> PROMPT
Copy the following records line for line, leaving out the pictures.

> DATASET EXTRACT
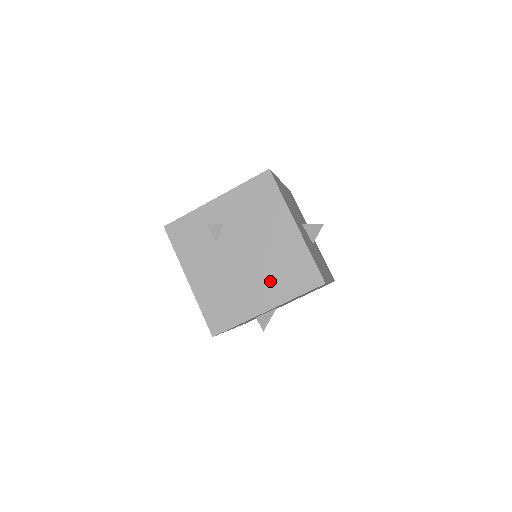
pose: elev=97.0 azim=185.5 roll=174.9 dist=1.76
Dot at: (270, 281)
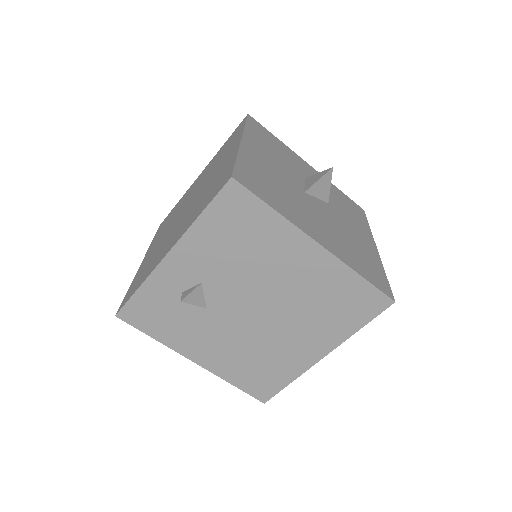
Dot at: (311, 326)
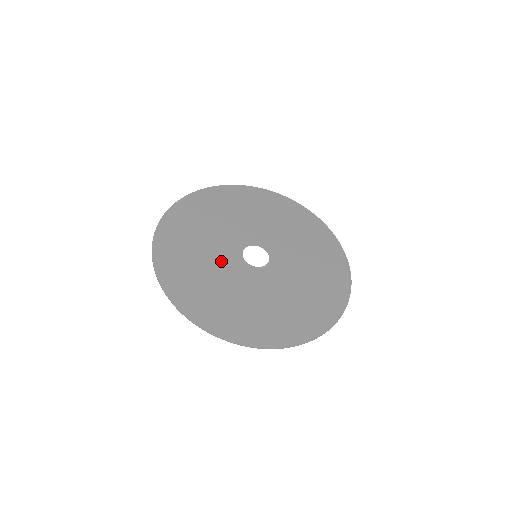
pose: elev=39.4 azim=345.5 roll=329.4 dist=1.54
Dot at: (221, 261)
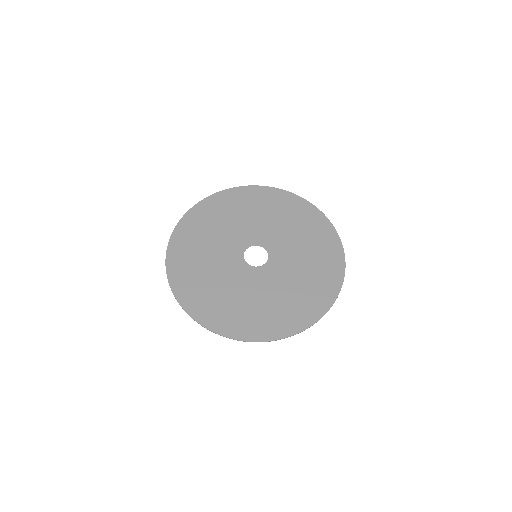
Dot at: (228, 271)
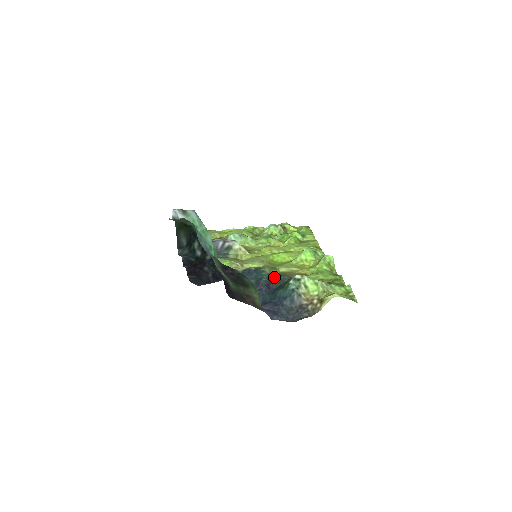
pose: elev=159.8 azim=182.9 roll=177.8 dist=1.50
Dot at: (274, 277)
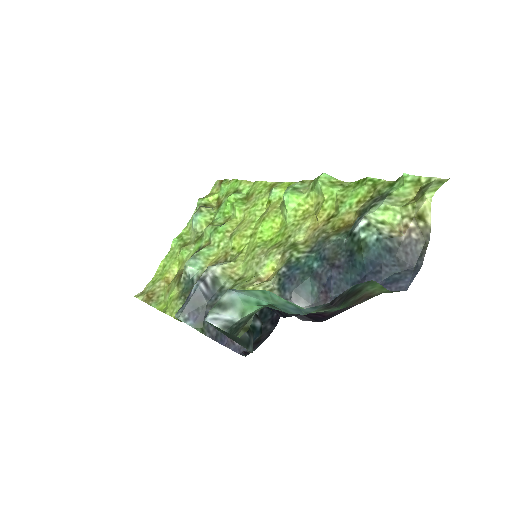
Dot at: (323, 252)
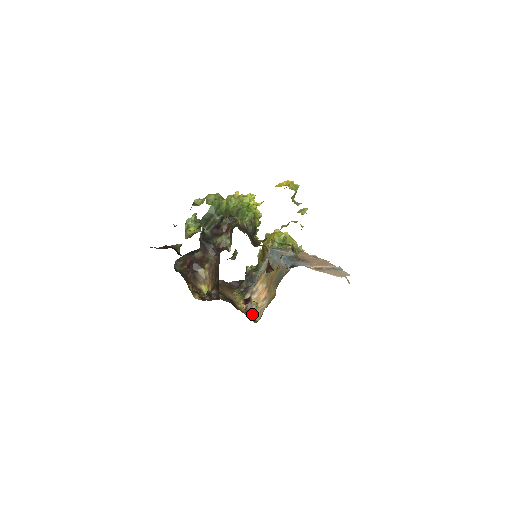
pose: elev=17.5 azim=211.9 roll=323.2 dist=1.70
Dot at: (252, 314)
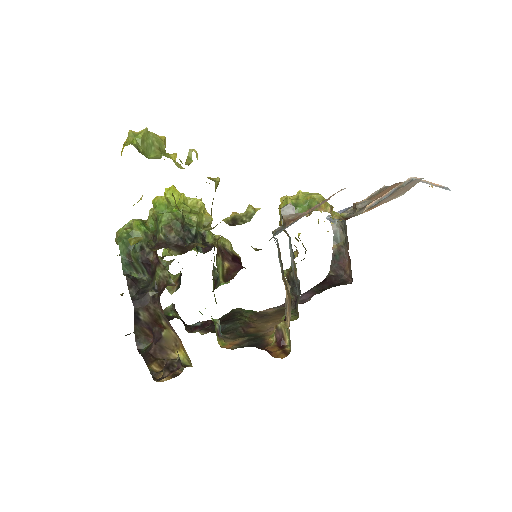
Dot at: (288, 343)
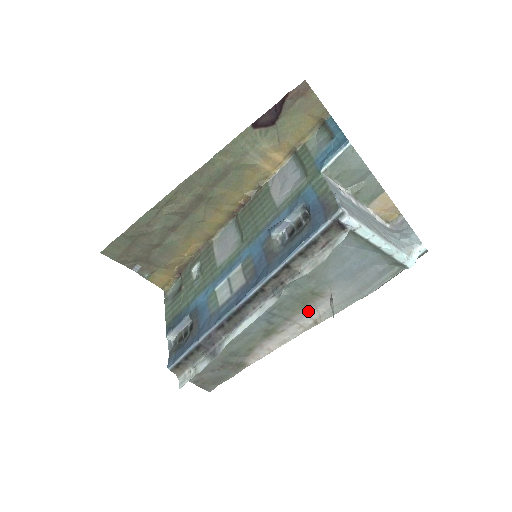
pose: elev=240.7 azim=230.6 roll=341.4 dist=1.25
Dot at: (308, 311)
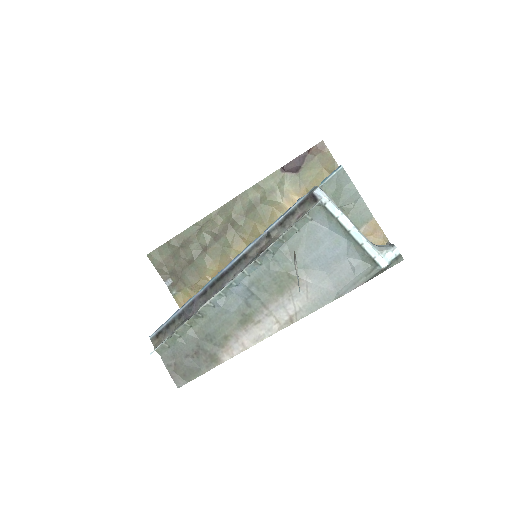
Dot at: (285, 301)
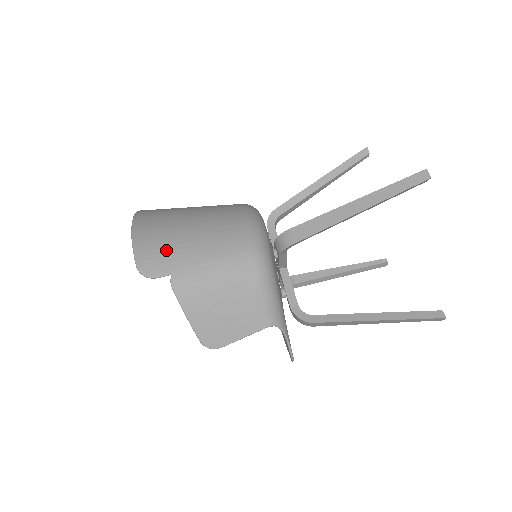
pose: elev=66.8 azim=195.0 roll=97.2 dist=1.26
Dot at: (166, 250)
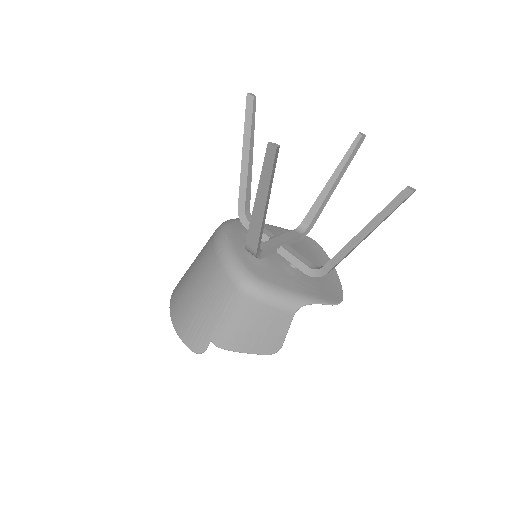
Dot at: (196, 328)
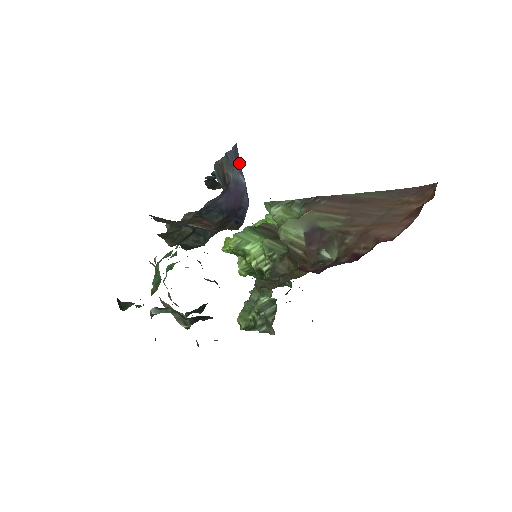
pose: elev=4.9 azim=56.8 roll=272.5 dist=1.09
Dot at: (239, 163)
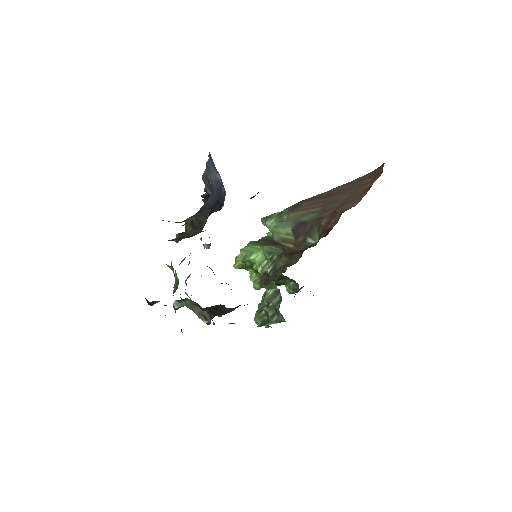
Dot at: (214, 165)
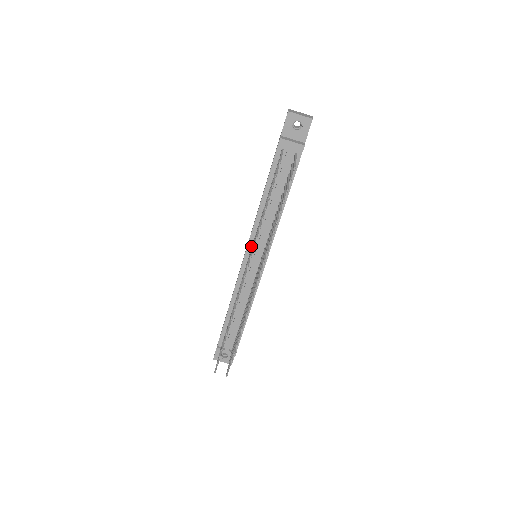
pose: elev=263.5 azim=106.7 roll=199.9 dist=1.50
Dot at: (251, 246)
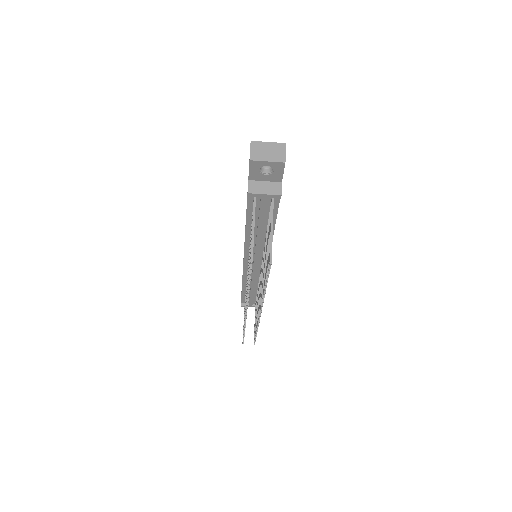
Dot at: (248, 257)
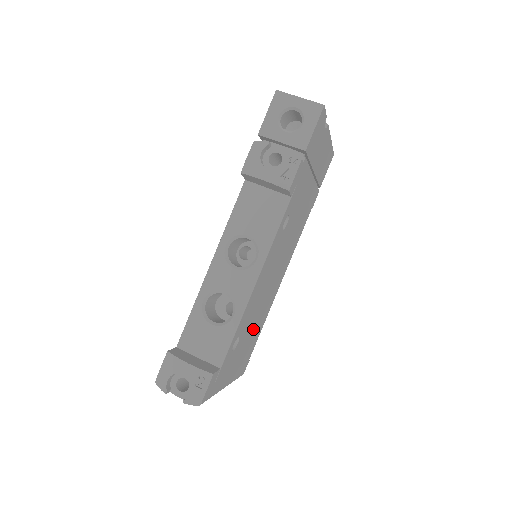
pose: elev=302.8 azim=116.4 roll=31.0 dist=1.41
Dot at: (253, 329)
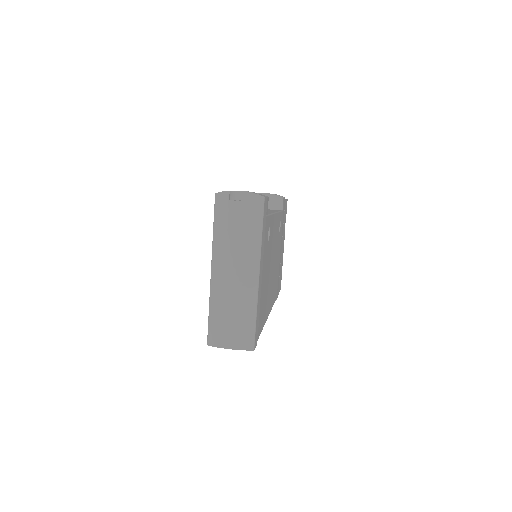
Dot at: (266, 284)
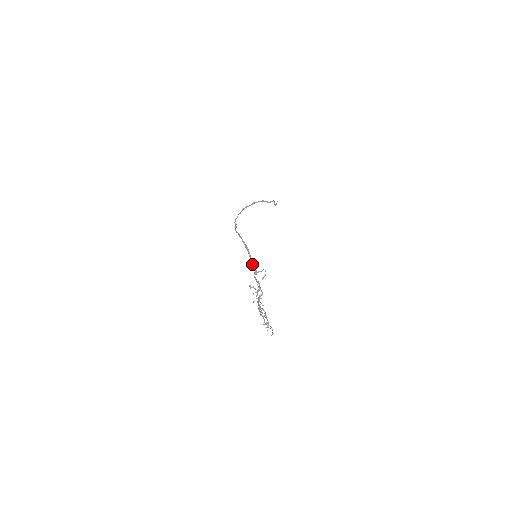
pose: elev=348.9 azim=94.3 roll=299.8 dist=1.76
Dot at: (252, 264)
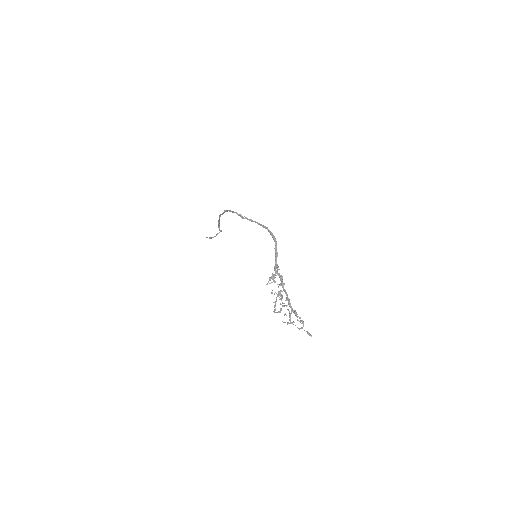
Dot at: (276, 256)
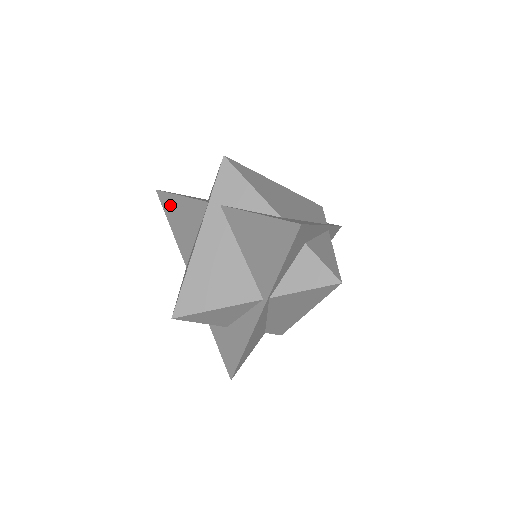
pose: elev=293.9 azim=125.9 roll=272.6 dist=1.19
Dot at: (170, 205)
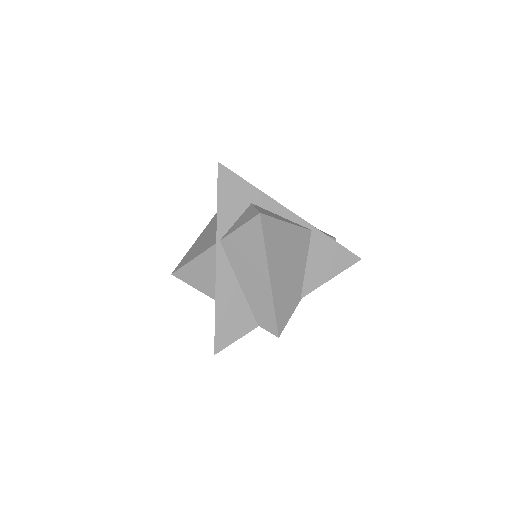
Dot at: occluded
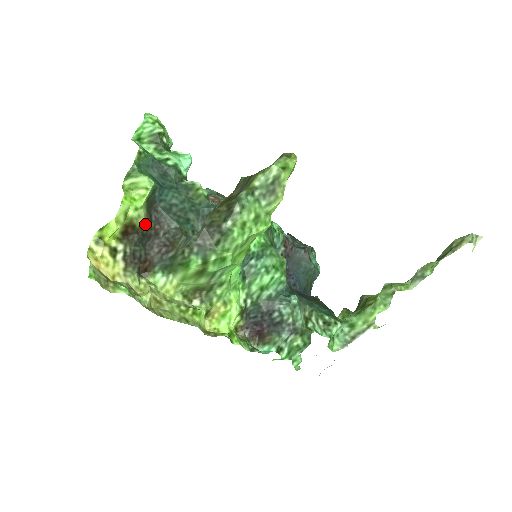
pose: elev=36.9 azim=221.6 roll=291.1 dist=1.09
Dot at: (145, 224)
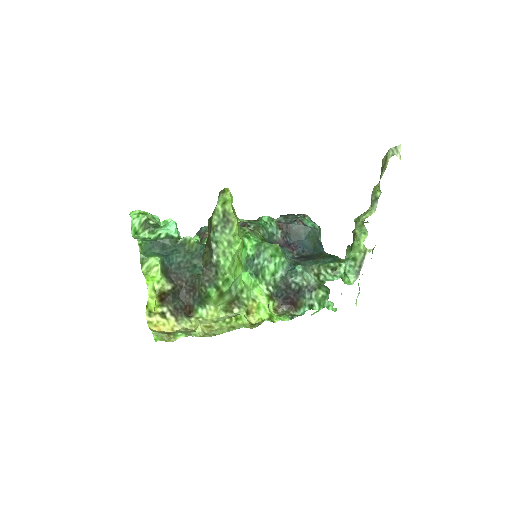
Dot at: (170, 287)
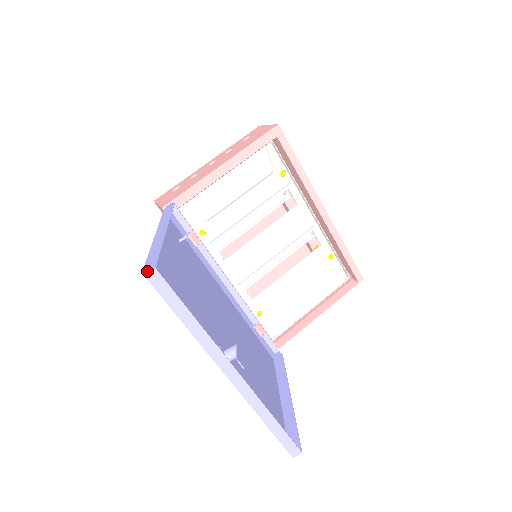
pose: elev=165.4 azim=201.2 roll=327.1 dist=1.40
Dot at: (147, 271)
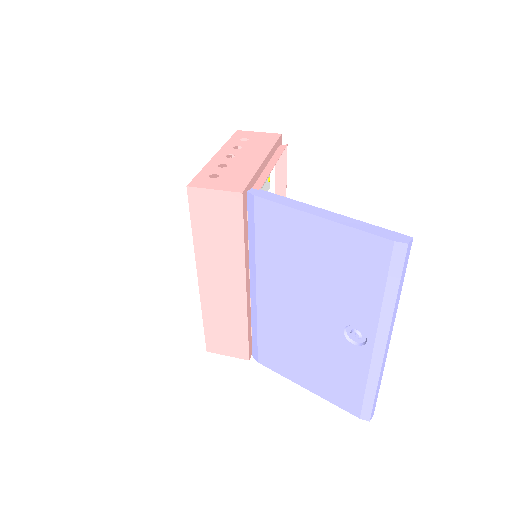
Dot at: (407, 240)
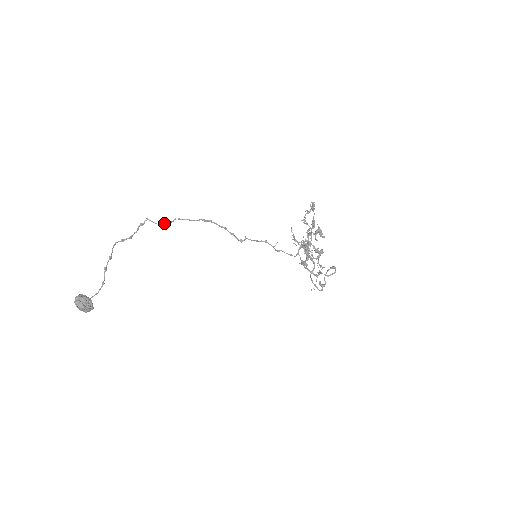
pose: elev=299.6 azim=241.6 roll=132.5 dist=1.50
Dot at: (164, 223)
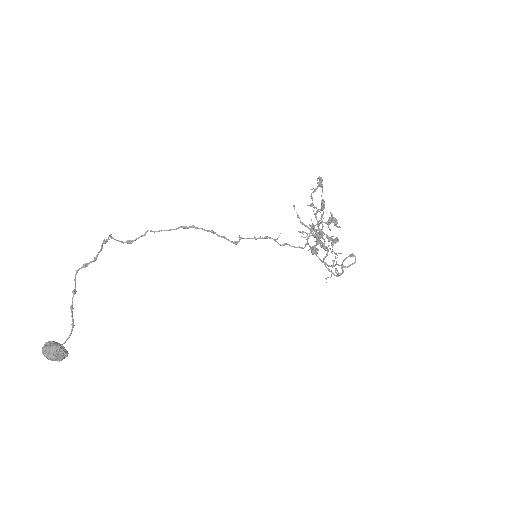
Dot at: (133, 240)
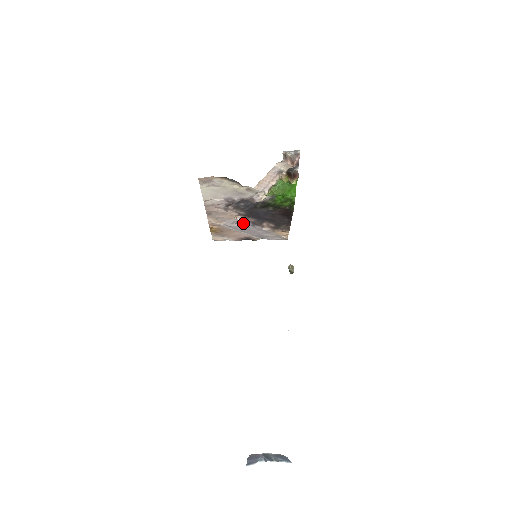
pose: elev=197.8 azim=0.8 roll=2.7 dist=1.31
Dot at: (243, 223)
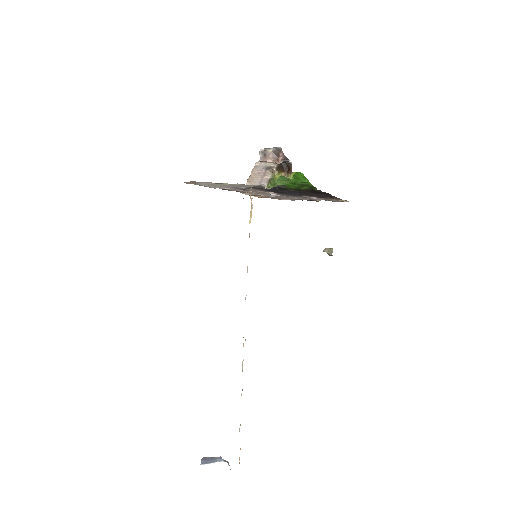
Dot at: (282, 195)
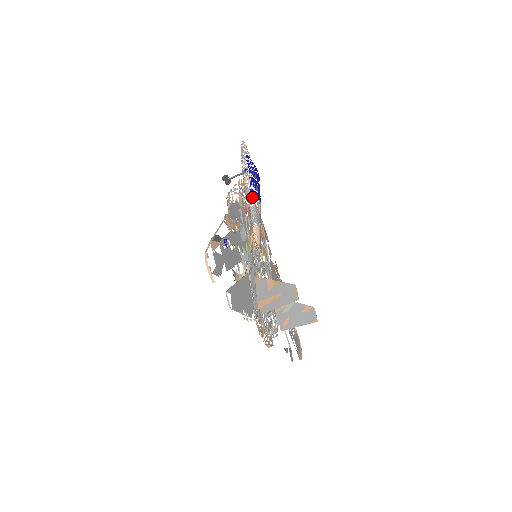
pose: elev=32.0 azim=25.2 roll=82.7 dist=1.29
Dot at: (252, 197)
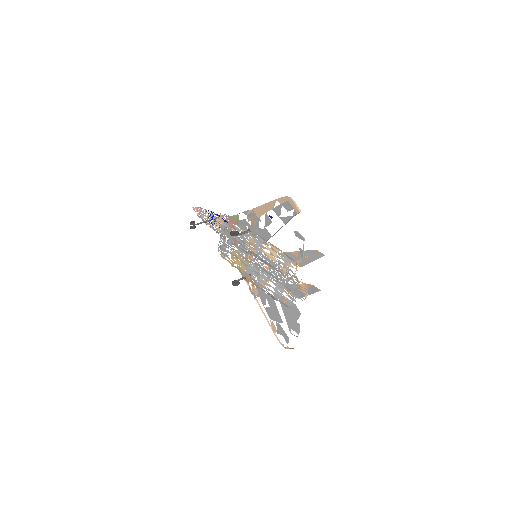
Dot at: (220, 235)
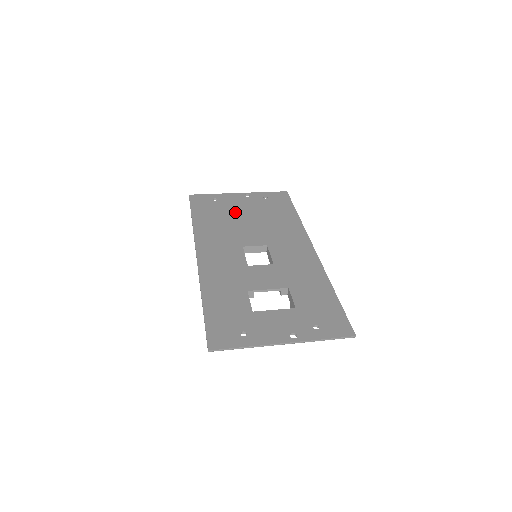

> EXERCISE SOLUTION
pose: elev=97.0 azim=185.5 roll=174.9 dist=1.76
Dot at: (270, 281)
Dot at: (311, 326)
pose: elev=39.4 azim=345.5 roll=329.4 dist=1.54
Dot at: (221, 261)
Dot at: (228, 271)
pose: elev=159.8 azim=182.9 roll=177.8 dist=1.50
Dot at: (274, 277)
Dot at: (323, 252)
pose: elev=17.5 azim=211.9 roll=323.2 dist=1.70
Dot at: (252, 314)
Dot at: (288, 343)
pose: elev=240.7 azim=230.6 roll=341.4 dist=1.25
Dot at: (308, 311)
Dot at: (285, 301)
pose: elev=66.8 azim=195.0 roll=97.2 dist=1.26
Dot at: (166, 250)
Dot at: (196, 328)
pose: elev=4.9 azim=56.8 roll=272.5 dist=1.09
Dot at: (239, 163)
Dot at: (214, 165)
pose: elev=263.5 azim=106.7 roll=199.9 dist=1.50
Dot at: (251, 246)
Dot at: (248, 257)
pose: elev=302.8 azim=116.4 roll=31.0 dist=1.41
Dot at: (253, 329)
Dot at: (266, 284)
pose: elev=348.9 azim=94.3 roll=299.8 dist=1.76
Dot at: (252, 264)
Dot at: (276, 256)
pose: elev=293.9 azim=125.9 roll=272.6 dist=1.19
Dot at: (170, 205)
Dot at: occluded
pose: elev=36.9 azim=221.6 roll=291.1 dist=1.09
Dot at: (145, 224)
Dot at: (170, 287)
pose: elev=165.4 azim=201.2 roll=327.1 dist=1.40
Dot at: (147, 271)
Dot at: (407, 240)
pose: elev=299.6 azim=241.6 roll=132.5 dist=1.50
Dot at: (164, 223)
Dot at: (133, 240)
pose: elev=197.8 azim=0.8 roll=2.7 dist=1.31
Dot at: (243, 223)
Dot at: (282, 195)
pose: elev=32.0 azim=25.2 roll=82.7 dist=1.29
Dot at: (252, 197)
Dot at: (220, 235)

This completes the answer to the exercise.